Widespread support for proposed Queens district

Ridgewood North Historic District. Image: LPC.

Early 20th-century development in Ridgewood served as home to German community. On December 16, 2008, Landmarks held a hearing on the potential designation of a historic district in Ridgewood, Queens. The district would encompass 91 buildings built between 1908 and 1911 by developer Gustave Mathews and local architect Louis Allmendinger. Constructed by local craftsmen, the Renaissance and Romanesque Revival four-story apartment buildings, which characterize the district, feature yellow brick facades, ornamental metal cornices, and decorative brick work. Many of the buildings retain their original cut-glass door and wrought-iron railings on the stoops.

The development, in its early years, primarily housed German immigrants. Many of the residents worked in skilled trades, and moving to Ridgewood constituted an upward progression from the tenements of the Lower East Side and Brooklyn. Previously farmland, the neighborhood became accessible through trolley lines and, later on, the elevated train. At the time of their construction, Ridgewood apartment buildings, with their large air wells and high-quality construction, embodied a higher standard for working class housing. Landmarks’ research department noted that the caliber of materials and workmanship “attest to the excellent architectural integrity of these buildings nearly a century later.”

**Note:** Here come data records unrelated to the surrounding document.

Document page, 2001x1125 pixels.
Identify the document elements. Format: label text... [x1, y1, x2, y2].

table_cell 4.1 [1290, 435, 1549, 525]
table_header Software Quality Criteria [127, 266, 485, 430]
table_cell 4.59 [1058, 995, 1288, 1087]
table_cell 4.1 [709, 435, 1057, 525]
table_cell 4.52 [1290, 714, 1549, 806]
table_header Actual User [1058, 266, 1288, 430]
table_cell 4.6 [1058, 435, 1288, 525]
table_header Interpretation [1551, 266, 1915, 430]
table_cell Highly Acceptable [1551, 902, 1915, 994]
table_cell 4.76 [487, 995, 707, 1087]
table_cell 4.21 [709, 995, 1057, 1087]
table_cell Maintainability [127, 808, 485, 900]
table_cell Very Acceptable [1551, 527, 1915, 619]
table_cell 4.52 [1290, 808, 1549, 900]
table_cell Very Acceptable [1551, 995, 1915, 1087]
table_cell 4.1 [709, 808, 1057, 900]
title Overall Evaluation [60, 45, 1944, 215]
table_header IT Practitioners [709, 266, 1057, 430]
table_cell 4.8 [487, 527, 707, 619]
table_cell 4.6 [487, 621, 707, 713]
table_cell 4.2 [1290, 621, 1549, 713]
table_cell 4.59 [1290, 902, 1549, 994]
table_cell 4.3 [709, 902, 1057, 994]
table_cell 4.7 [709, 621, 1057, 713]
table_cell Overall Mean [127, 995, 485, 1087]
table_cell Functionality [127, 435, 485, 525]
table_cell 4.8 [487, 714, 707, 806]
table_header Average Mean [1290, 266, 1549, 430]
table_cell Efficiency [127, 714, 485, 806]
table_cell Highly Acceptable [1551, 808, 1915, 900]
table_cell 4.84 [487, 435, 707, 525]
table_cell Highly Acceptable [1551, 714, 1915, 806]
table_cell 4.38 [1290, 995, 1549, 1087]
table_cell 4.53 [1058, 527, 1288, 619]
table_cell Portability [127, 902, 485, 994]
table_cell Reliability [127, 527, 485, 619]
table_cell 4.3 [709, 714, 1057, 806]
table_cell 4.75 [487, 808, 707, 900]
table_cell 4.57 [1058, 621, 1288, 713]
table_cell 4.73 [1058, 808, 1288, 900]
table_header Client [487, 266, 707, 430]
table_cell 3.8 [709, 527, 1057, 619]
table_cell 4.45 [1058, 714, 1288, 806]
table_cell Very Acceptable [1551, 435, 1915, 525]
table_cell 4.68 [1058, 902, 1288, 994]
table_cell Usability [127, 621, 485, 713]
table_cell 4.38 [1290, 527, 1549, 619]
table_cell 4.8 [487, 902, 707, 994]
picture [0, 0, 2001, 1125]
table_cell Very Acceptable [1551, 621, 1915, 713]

Speakers supporting the project included Council Member-elect Elizabeth Crowley, who praised the buildings as unique and possessing “a tremendous amount of integrity.” Paul Kezner, of the Ridgewood Property Owners’ Association, testified that he “wholeheartedly” supported designation, and spoke of the history of the district, including the German beer barons who owned the nearby Schaefer and Rheingold breweries and their employees who lived in Ridgewood. The Historic District Council’s Simeon Bankoff voiced support for designation, but suggested that the district’s boundaries be extended, noting that approximately 3,000 units in the area, as a whole, created “a truly distinct sense of place.” Council Member Diane Reyna also sent a letter in support of designation.

Landmarks has not set a date for Commissioner discussion or vote.

LPC: Ridgewood North Historic District, Queens (LP-2319) (Dec. 16, 2008).